Going further back, the earliest reference (I could find) which introduces the notions of Bayes risk and Bayes classifier is Introduction to Statistical Pattern Recognition (1972) by Keinosuke Fukunaga. In Section 3.1 of that book, Fukunaga introduces the problem of binary classification in the framework of Bayesian hypothesis testing :
there are two classes $\omega_1$ and $\omega_2$, and we assume that we know the a priori densities of each class $p_i(X) = \mathbb P( \omega_i\mid X) $ as well as their a priori (unconditional) probabilities $P_i =\mathbb P(\omega_i)$. We can then assign a class to an observation $X$ by using Bayes theorem and computing the posterior densities $q_i(X)$ $$q_i(X) = \frac{P_i p_i(X)}{p_1(X) + p_2(X)} $$ And assigning to $X$ the index $i$ which maximizes that quantity.

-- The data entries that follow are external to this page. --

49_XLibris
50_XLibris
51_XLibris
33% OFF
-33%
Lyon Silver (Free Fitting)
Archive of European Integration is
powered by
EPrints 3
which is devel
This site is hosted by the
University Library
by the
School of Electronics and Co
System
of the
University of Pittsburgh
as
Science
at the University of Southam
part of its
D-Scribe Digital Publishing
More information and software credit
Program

The author calls this procedure "performing a Bayes test for minimum error", where the error (called the Bayes error), is the expectation of the conditional error $r(X)$ defined as $$r(X) = \min\{q_1(X);q_2(X)\} $$ Here, the quantity $r(X)$ represents the probability to assign the wrong class to $X$. Quick computations show that the Bayes error (what you would call the risk) is then given by $$\mathcal R \equiv \mathbb E[r(X)] = P_1\int_\Omega p_1(x)\mathbf 1_{\omega_2}(x)d\mathbb P(x) +P_2\int_\Omega p_2(x)\mathbf 1_{\omega_1}(x)d\mathbb P(x) $$ Two things appear from the above formulation : the Bayes error is by construction the expected 0-1 loss of the Bayes test $\arg\max_{i} q_i(X)$, and that classification rule is optimal by construction. This seems to say that "Bayes decision rule" is the name given to the classifier that minimizes the risk, and also that it is the name of the classifier which assigns to $x$ the most likely class (so both $i)$ and $ii)$ are true).

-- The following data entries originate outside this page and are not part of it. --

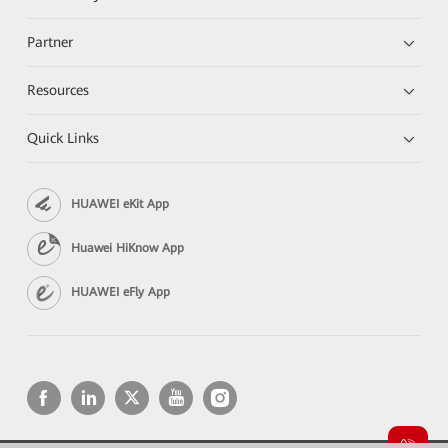
Partner
Resources
Quick Links
HUAWEI eKit App
Huawei HiKnow App
HUAWEI eFly App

But in fact, a few pages later, Fukunaga introduces the Bayes decision rule for minimum cost, which now minimizes the expected conditional cost of assigning $X$ to $\omega_i$ given that $X\in\omega_j$ and $j\ne i$ : $$r_i(X) = c_{i,1}q_1(X) + c_{i,2}q_2(X) \rightarrow r(X) = \min\{r_1(X);r_2(X)\} $$ where $c_{i,j}$ is the cost associated with wrongfully assigning $X$ to $\omega_i$ instead of $\omega_j$.

In that setting, it is true as you noticed that the optimal classifier needs not be the one that assigns to $x$ its most likely class. The author still refers to the optimal classifier as the "Bayes decision rule", so we can conclude that, at least historically, "Bayes classifier" is the name given to the classifier that minimizes the risk, and the name comes from the fact that that classifier is derived from considering the problem from a Bayesian hypothesis testing perspective.

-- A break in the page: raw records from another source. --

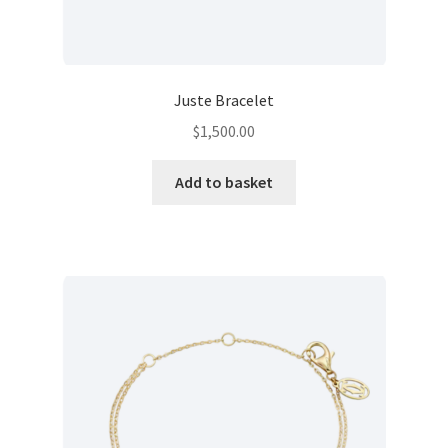
Juste Bracelet
$
1,500.00
Add to basket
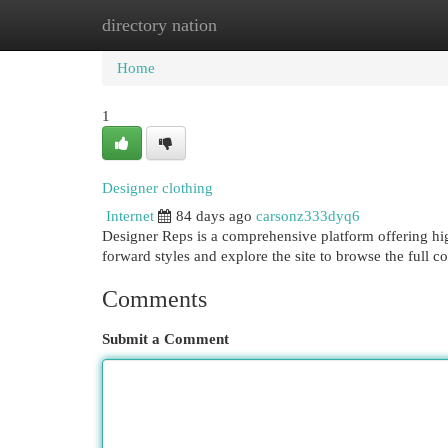
directory nation
Home
New Site Listings
Add Site
Cat
Home
1
Designer clothing
Internet
84 days ago
carsonz333dyq6
Designer Reps is a comprehensive platform offering hig
forward styles and explore the site to browse the full c
Comments
Submit a Comment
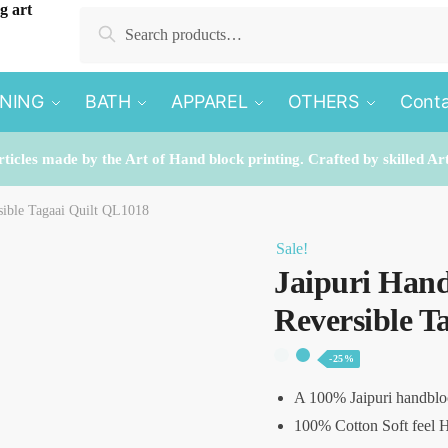
Search
Search
for:
INING
BATH
APPAREL
OTHERS
Conta
rticles made by the Art of Hand block printing. Crafted by skilled Ar
sible Tagaai Quilt QL1018
Sale!
Jaipuri Hand
Reversible T
-25%
A 100% Jaipuri handblo
100% Cotton Soft feel H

Conclusion : $f^*$ is called Bayes classifier because it is the minimizer of the risk (which is historically referred to as the "Bayes error" in many classical texts such as Devroye et al.'s A probabilistic theory of pattern recognition (1996) or Hastie and Tibshirani's The elements of statistical learning (2009)), but in many cases, it can still be true that $f^*$ is the function that assigns to $x$ its most likely class, so although $ii)$ is always true, scenario $i)$ and scenario $ii)$ may still coincide.